Élu au premier tour à la tête de la commune de Gevrey-Chambertin, réélu conseiller départemental du canton de Longvic, Christophe Lucand a vécu des années 2020 et 2021 particulièrement chargées… Comme maire, il n’a eu de cesse de se mobiliser sur le front de la crise sanitaire, tout en plantant les premières graines de son programme. Particulièrement durable, celui-ci s’articule autour de deux piliers majeurs : « le bien-être de ses habitants et le rayonnement de la commune ». Interview d’un élu « de terrain… »
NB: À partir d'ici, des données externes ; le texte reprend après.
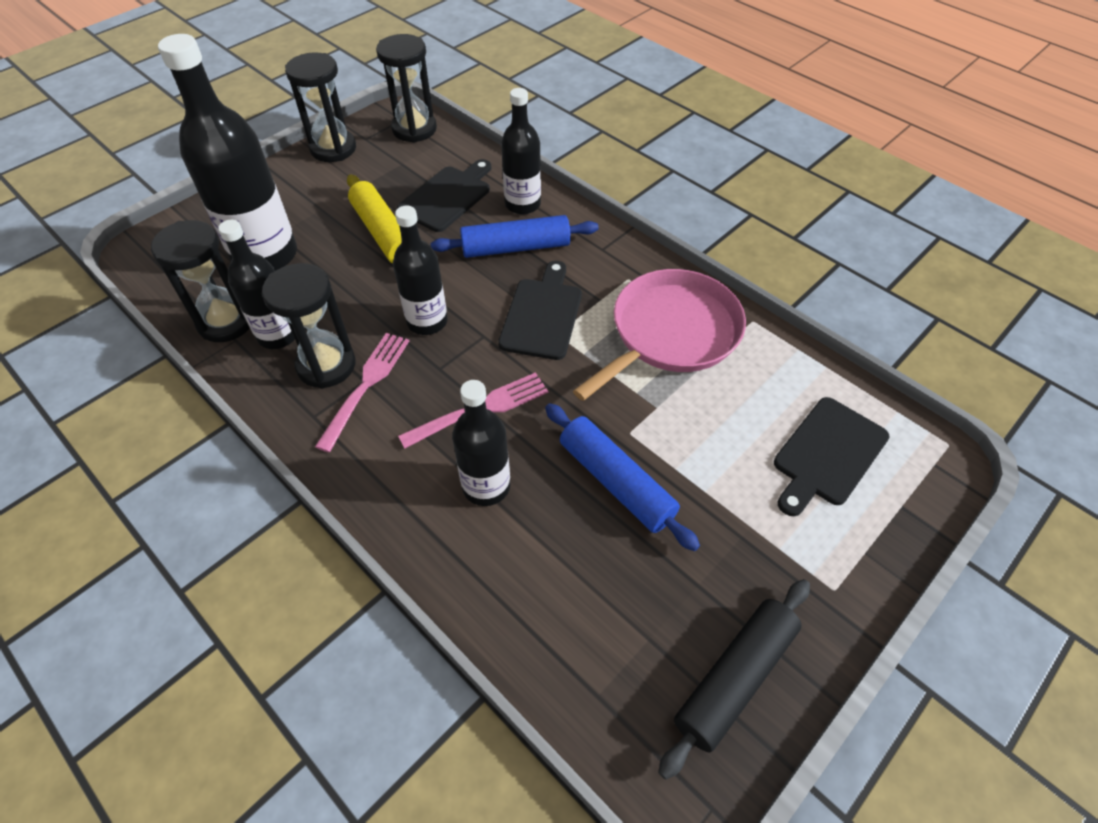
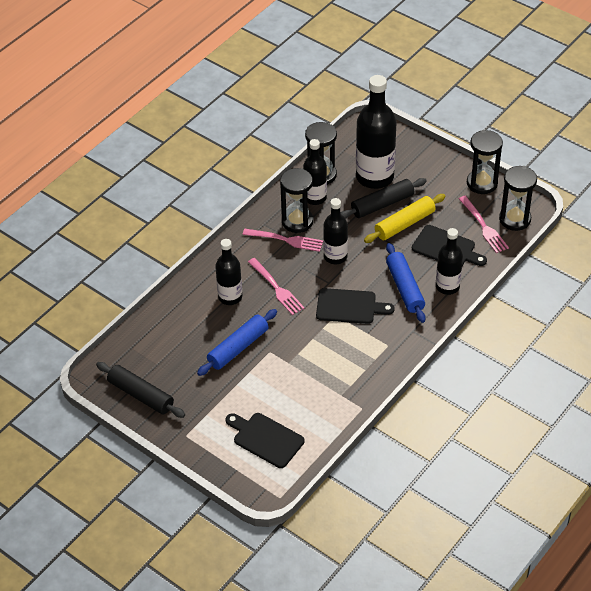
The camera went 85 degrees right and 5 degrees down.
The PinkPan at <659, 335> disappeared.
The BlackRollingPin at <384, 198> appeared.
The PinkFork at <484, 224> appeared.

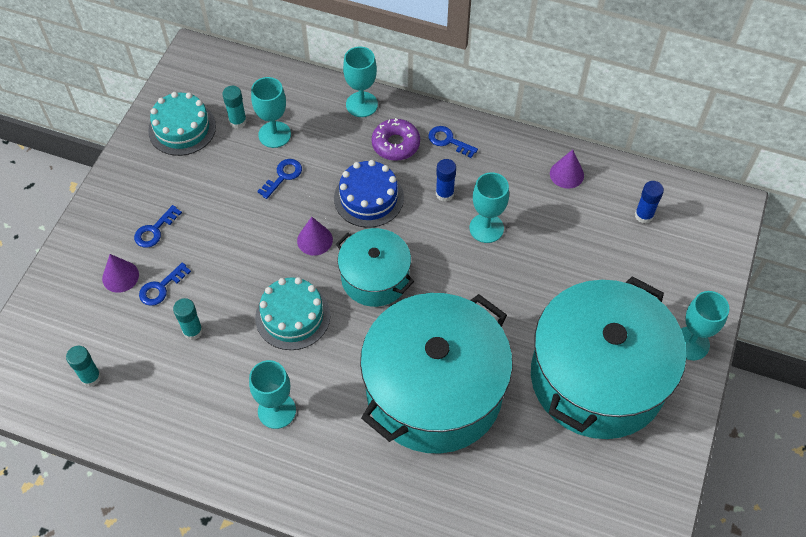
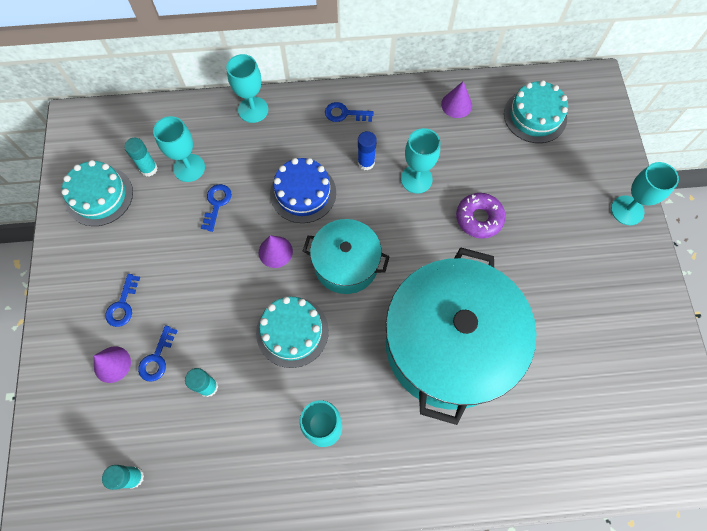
The camera went 25 degrees left and 10 degrees up.
The PurpleDonut moved from <395, 139> to <481, 216>.
The BlueGlueStick at <649, 202> was replaced by the TurquoiseCake at <536, 111>.
The TurquoisePot at <608, 357> disappeared.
Dijon l’Hebdo : Gevrey-Chambertin est connu dans le monde entier avec ses 9 grands crus, un véritable record. Elle est donc exemplaire dans l‘univers de Bacchus mais vous avez souhaité qu’elle le soit également au niveau environnemental. La Halle Chambertin s’articule ainsi aussi bien autour du vin que de la nature. A-t-elle retrouvé les touristes après les longs mois de vaches maigres liés au Covid ?
Christophe Lucand : « Tout à fait. La Halle Chambertin a toujours bien fonctionné. Nous avons enregistré un nombre de visiteurs qui est loin d’être anodin. Au-delà de la fréquentation quotidienne et habituelle, des événements et des soirées dédiés, portés par la directrice Adeline Jeunot, rencontrent un beau succès. Ils s’articulent sur différentes thématiques qui couvrent notamment des conférences et des expositions. Ce sont également des cours de dégustation et d’œnologie, des stages œno-sensoriels, des rencontres avec des vignerons, une soirée vin et chocolat ou des balades et visites à la découverte de la ville comme le « Gevrey Bad Trip », un City Game cinématographique décapant, ou le « Halle ô Wine », une balade nocturne à faire frissonner. Pour toutes ses activités, la Halle affiche vite complet. On peut le dire, la Halle s’est installée. L’effet nouveauté est passé et elle est maintenant dans son rythme de croisière. J’en suis d’autant plus heureux qu’elle est devenue désormais un lieu incontournable doté de sa propre identité. Il faut saluer en cela tout le travail réalisé par notre Office de tourisme. ».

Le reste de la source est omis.